The intersection of marketing and IT represents huge opportunities and challenges for organizations. Over the last several years, there has been plenty written about the need for CIOs and CMOs to collaborate and cooperate. Some studies show that up to half of IT buying decisions now originate from the CMO.
While the use of marketing clouds, cloud-based marketing analytics and other functions is continuing to grow, there’s a greater focus on predictive marketing capabilities. The results of a just-released study from EverString, The 2015 State of Predictive Marketing Survey Report, notes that 98 percent of the most mature marketers surveyed, one-third of the total respondents, revealed that they are either fully committed to deploying predictive marketing or are currently implementing predictive marketing in some capacity.
Among other key findings:
*91 percent of marketers who reported that they are defining the future of the company and leading the charge into current and new markets are either fully committed to deploying predictive marketing or are already implementing predictive marketing.

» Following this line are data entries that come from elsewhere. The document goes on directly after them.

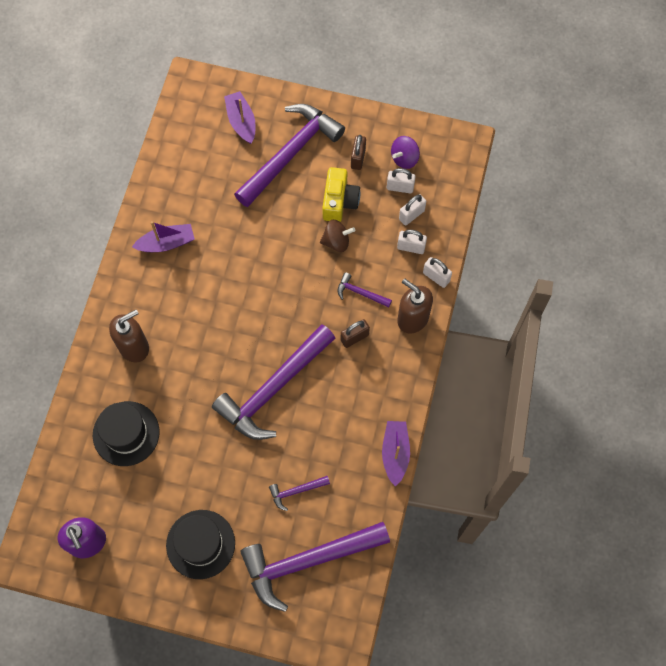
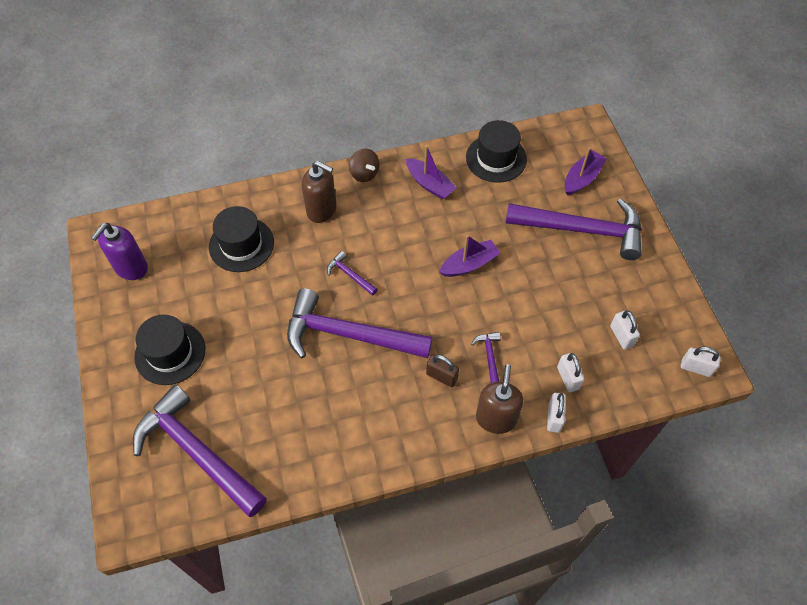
camera: 60 degrees right, 10 degrees down
(176, 174) = (496, 158): none -> black hat
(296, 491) = (260, 406): purple hammer -> purple hammer (350, 275)
(336, 241) = (526, 311): brown spinning top -> brown spinning top (364, 174)
(339, 201) = (567, 292): yellow camera -> none
(358, 158) = (621, 285): brown padlock -> none
(395, 453) = (347, 476): purple boat -> purple boat (469, 264)
(404, 158) = (653, 324): purple spinning top -> none
(411, 215) = (601, 361): white padlock -> white padlock (695, 368)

*67 percent of marketers using both behavioral and firmographic attributes to score their leads are fully committed to deploying predictive marketing.
*53 percent of marketers actively engaged in account-based marketing strategies are fully committed to deploying predictive scoring and 82 percent of those marketers are researching predictive marketing.
The takeaway for CIOs and other IT leaders is that marketing is now at the center of the IT universe. Blunt force techniques used in the past no longer hack it; there’s a need to move to greater precision and incorporate personalization and context. Within today’s digital business framework, attributes such as trust, engagement and personalization are critical.
Yet, today, marketing also extends beyond marketing. There’s a growing need to possess a 360-degree view of customers and think about data and relationships more holistically. Marketing data becomes sales, operations and finance data. In the end, the old silos and walls need to come down for innovation to flourish.
To be sure, CIOs must reach out to CMOs and an emerging group of marketing technologists in order to drive more sophisticated analytics, address evolving buyer habits and expectations, and coordinate and orchestrate new technologies. Almost half of those surveyed, 47 percent, stated that they are aware of predictive marketing and are currently investigating how to use it but only 25 percent of respondents said that they are currently using a predictive tool. In addition, 24 percent stated that they don’t use the technology and the concept is completely new to them.